*Work required*:
Print the text of every entry below line for line, with no changes.

*The data*:

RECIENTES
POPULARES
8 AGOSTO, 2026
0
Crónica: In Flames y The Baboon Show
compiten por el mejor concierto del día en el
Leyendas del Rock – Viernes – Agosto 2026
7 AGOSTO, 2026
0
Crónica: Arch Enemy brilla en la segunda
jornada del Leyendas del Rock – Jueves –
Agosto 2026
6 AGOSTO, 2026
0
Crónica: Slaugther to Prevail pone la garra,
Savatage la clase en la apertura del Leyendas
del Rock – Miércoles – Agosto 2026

*Task answer*:
RECIENTES
POPULARES
8 AGOSTO, 2026
0
Crónica: In Flames y The Baboon Show
compiten por el mejor concierto del día en el
Leyendas del Rock – Viernes – Agosto 2026
7 AGOSTO, 2026
0
Crónica: Arch Enemy brilla en la segunda
jornada del Leyendas del Rock – Jueves –
Agosto 2026
6 AGOSTO, 2026
0
Crónica: Slaugther to Prevail pone la garra,
Savatage la clase en la apertura del Leyendas
del Rock – Miércoles – Agosto 2026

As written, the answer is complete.